The room wasn’t fancy, but it was comfortable. A queen-sized bed with an ornately crafted headboard was against one wall, and a large fireplace was across from it. Against the same wall as the fireplace were a couple of dressers, and a recliner sat facing the giant wall of windows and the door to the balcony that wrapped around the back of the property.
“Here.” I shoved a bundle of clothes at him, then grabbed some for myself.
He dropped his towel, and we pulled them on.
“Really?” he asked, pointing to my high school band’s logo on the hoodie I’d given him.
“What can I say? You look good in my clothes.”
I’d meant it as a joke, but the words didn’t come out right. They sounded husky, not teasing. “Come on.” I waved the flashlight beam at the door. “I’ll start a fire downstairs, and we can check the weather and the outage map. See when the fuck we can get out of here.”
Wordlessly, he followed me out of the room and back downstairs. The air was still chilly, but now there was a dampness that hadn’t been there before, making the cool air feel dense, like humidity but not hot.
When we were back in the main room, I pointed to the couch. “Sit. I’ll start a fire.”
Surprisingly, he sat without sassing me or pushing back at all.
“This is dangerous,” he said.
“What is?” I glanced over my shoulder and chuckled when I saw him slumped on the couch. “Yeah.” I turned back to the fireplace and arranged sticks and logs in it.
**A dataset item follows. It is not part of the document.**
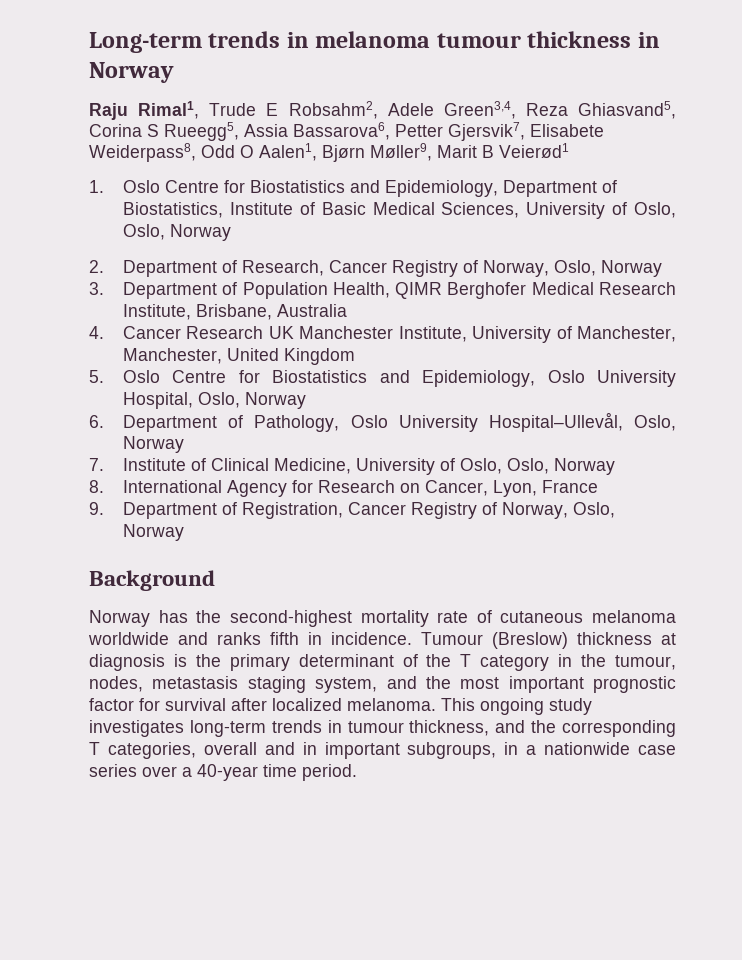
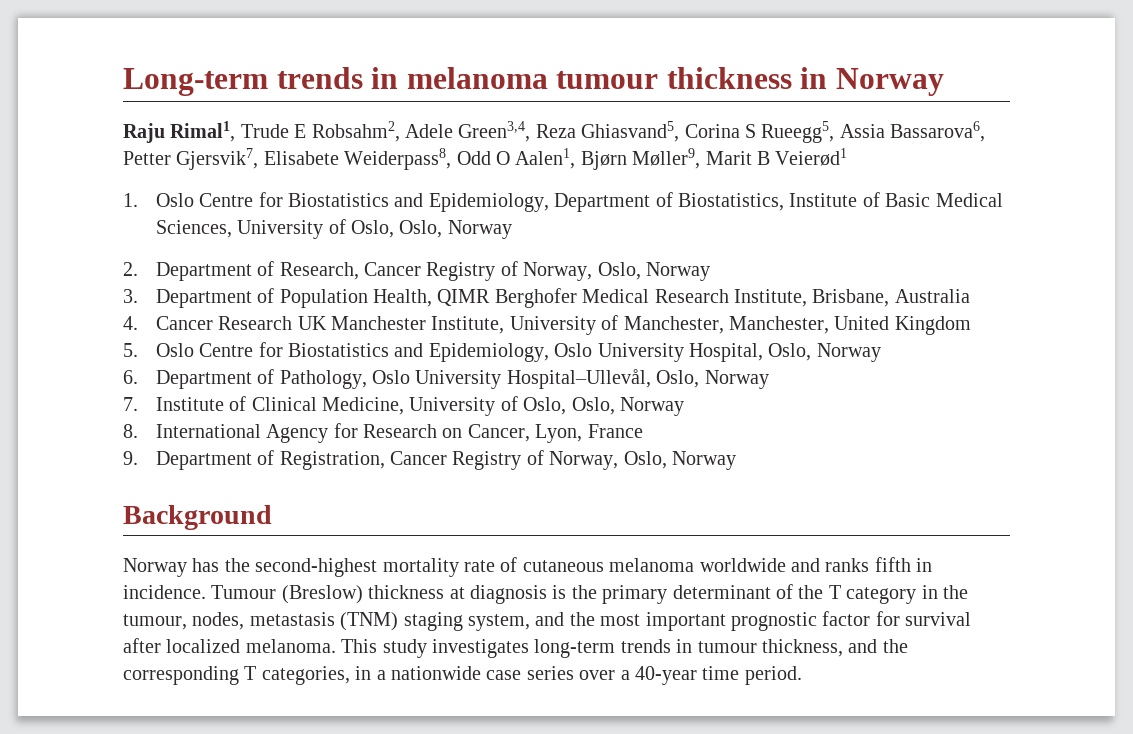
(239, 682) none -> [340,612,399,631] (TNM)
[480,698,544,715] ongoing -> (378, 646) none
[203,742,497,759] overall and in important subgroups, -> (350, 675) none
The couch was big and squashy, and sitting on it was like sinking into a cloud. “I’ve gotten stuck there more than once. And slept on it more times than I’ve meant to.”
I could feel Jesse’s eyes on me as I started the fire, blowing on the flames until it was roaring.
“How long do you think we have until it gets too warm in here?” he asked.
I held my still freezing hands up to the flames to get some of my circulation going again. “Should be okay as long as we don’t stoke it.”
When my hands felt like hands again, I flopped onto the end of the couch with a weary sigh.
“Are you okay?” Jesse asked, breaking the silence.
“Fine.” I stuck my hands in the front pocket of the hoodie, my eyes on the fire. “Are you going to lecture me about forgetting to replace the spare?”
“No.”
“What about my phone running out of battery?”
“No.”
“How about?—”
“I’m not going to lecture you. For one, I’m not your dad. And two, shit happens. No point being a dick about things you can’t change.”
“Who are you, and what have you done with Jesse?” I shot him some side-eye.
“Like I said, it’s been a weird day.”